─── SELECTED EXTRACT

I also stay a quarter behind the 'current' RSU.  So I do a major maintenance
run  every quarter but for the prior RSU level plus HIPER, PRP. I also
monitor with ASAP, run a weekly automatically submitted job to gather all
tthe latest PTFs and HOLDDATA, receive all, etc etc so that if a
particularily interesting and applicable HIPER or other PTF shows up, I can
APPLY and test without having to order anything.    It takes about a month
or so for the maintenance to cycle through backing up the current staging
environment (including the DLIBs), intial RECEIVE and APPLY staging, clone
to sandbox, clone to test systems and finally clone to production.  I
typically ACCEPT the maintenance a week or so after implementing into
production.

However, even after such diligence,  if there is a production problem after
implementing, why would I want to try to RESTORE one or more troublesome
PTFs??  At worst, just IPL the production system(s) from the previous resvol
(set) until the problem can be determined and fixed.  Surely, another resvol
(set) (including OMVS etc) without the mantenance has been preserved?!    If
worse comes to worse, (this has never been necessary but I always prepare
for it), restore your staging (or whatever) SMP/E environment until a fix is
found then re-do all the maintenance.  This is pretty drastic but CYA is
pretty important too.

Usually, a fix will turn up either by my action or someone else's after
which it can then be put through the maintenance 'cycle'.

Everyone may have differing opinions, but they are just opinions.  I see no
inherent 'danger' in ACCEPTing major maintenance as long as you have a back
out plan of some sort.  I'd prefer not to rely on the RESTORE function from
prior ugly experiences.




On Fri, Jul 17, 2009 at 3:19 PM, Mark Zelden <[email protected]>wrote:

> On Fri, 17 Jul 2009 13:48:42 -0700, Guy Gardoit <[email protected]>
> wrote:
>
> >I've never seen the logic behind delaying the acceptance of a large round
> of
> >maintenance, say a quarterly RSU application.   Since PTF chains are
> usually
> >very long, the ability to RESTORE a single PTF becomes a daunting, if not
> >impossible task.  If there is a problem after a large maintenance run,
> >you're better off trying to find a fix for your problem than attempting to
> >RESTORE the 'bad'  PTF.  That's assuming of course that you stay a quarter
> >or two back-level in your RSU installations.
> >
> >Hence, for large maintenance runs, I usually do an ACCEPT run a week or so
> >after the APPLY.   I see no advantage in delaying it.

──────
─── PROVIDED DATA

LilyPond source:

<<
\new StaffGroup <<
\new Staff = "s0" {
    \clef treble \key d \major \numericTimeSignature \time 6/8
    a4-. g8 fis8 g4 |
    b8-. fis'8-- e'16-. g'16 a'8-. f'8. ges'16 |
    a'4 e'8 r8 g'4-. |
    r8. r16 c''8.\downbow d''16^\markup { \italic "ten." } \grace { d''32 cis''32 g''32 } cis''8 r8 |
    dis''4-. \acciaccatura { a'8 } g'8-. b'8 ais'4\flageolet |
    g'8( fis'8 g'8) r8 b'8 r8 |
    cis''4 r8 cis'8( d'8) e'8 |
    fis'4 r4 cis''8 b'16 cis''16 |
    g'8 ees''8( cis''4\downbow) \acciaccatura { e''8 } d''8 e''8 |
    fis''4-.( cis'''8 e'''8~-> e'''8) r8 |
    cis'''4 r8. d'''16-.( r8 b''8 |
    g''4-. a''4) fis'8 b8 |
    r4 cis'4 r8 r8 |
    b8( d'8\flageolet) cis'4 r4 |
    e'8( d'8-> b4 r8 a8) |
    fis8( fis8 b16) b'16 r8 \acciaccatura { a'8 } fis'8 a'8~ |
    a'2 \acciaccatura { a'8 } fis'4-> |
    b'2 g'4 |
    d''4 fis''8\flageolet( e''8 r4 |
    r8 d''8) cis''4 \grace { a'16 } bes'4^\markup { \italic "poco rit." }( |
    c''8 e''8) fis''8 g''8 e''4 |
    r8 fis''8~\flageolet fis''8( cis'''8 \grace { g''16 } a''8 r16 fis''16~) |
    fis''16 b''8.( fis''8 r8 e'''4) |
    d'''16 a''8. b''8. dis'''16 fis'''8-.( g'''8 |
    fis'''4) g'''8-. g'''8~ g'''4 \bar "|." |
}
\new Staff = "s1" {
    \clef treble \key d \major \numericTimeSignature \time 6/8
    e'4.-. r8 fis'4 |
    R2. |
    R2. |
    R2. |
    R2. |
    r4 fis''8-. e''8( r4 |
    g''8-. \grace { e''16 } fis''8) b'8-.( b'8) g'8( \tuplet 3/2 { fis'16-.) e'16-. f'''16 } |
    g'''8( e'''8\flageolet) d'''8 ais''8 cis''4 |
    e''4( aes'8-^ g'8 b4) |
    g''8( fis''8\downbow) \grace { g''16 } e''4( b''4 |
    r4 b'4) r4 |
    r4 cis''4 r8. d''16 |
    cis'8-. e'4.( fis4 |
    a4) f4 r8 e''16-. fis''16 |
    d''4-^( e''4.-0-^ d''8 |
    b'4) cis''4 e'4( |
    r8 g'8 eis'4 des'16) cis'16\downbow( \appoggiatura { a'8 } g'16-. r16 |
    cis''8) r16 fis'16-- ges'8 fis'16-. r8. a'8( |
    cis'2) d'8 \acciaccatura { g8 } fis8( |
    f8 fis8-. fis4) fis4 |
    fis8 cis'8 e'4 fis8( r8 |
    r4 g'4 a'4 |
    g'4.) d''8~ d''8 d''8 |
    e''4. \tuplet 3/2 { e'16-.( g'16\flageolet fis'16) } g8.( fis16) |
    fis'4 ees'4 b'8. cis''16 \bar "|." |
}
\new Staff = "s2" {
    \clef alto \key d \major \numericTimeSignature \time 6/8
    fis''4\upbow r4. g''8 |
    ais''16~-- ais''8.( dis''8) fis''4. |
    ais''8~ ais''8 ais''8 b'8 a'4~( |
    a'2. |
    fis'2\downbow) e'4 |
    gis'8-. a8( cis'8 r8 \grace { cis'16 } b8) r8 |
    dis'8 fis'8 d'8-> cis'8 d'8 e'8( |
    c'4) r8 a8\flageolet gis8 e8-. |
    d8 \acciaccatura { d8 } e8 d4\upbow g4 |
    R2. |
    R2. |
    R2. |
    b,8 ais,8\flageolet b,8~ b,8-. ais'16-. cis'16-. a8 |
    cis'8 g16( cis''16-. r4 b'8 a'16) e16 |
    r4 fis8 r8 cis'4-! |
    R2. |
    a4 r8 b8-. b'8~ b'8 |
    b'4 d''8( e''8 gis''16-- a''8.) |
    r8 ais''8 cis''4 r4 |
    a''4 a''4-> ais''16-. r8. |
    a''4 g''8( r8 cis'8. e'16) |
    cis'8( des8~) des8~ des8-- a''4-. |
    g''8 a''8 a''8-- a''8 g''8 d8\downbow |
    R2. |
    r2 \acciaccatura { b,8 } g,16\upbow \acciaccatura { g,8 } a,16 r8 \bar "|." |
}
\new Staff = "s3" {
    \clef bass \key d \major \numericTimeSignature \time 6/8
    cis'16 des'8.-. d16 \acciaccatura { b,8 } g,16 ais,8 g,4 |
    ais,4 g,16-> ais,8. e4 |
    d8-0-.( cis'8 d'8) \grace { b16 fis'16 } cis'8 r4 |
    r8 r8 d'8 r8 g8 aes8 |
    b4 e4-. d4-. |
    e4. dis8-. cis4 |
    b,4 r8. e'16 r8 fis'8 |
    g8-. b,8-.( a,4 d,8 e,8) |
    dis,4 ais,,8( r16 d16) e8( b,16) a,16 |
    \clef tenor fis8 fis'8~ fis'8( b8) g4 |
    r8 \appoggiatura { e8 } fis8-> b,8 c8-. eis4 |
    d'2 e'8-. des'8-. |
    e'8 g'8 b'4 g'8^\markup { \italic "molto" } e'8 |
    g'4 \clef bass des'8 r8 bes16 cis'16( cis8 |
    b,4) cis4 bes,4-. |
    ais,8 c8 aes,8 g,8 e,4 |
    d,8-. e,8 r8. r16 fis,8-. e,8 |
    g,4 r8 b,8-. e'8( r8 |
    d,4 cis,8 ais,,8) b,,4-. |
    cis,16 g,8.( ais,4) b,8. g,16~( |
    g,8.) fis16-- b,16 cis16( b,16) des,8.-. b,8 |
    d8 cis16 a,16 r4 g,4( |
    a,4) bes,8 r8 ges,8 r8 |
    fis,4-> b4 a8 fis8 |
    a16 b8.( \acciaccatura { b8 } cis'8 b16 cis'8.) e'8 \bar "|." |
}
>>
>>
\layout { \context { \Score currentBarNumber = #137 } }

──────

SHORT EXERCISE 1 ▸
Answer these about the SMP/E maintenance message:
(a) How often does the automatically submitted job that gathers the latest PTFs and HOLDDATA run?
(b) About how long does it take for the maintenance to cycle through to production?
(c) In the quoted part, how long after the APPLY is the ACCEPT run usually done for large maintenance runs?
SHORT EXERCISE 2 ▸ Echo everything in the SMP/E maintenance message from "However, even after" down to "pretty important too.".

WRITTEN SOLUTION 1 ▸
(a) Weekly.
(b) About a month or so.
(c) A week or so after the APPLY.

WRITTEN SOLUTION 2 ▸
However, even after such diligence,  if there is a production problem after
implementing, why would I want to try to RESTORE one or more troublesome
PTFs??  At worst, just IPL the production system(s) from the previous resvol
(set) until the problem can be determined and fixed.  Surely, another resvol
(set) (including OMVS etc) without the mantenance has been preserved?!    If
worse comes to worse, (this has never been necessary but I always prepare
for it), restore your staging (or whatever) SMP/E environment until a fix is
found then re-do all the maintenance.  This is pretty drastic but CYA is
pretty important too.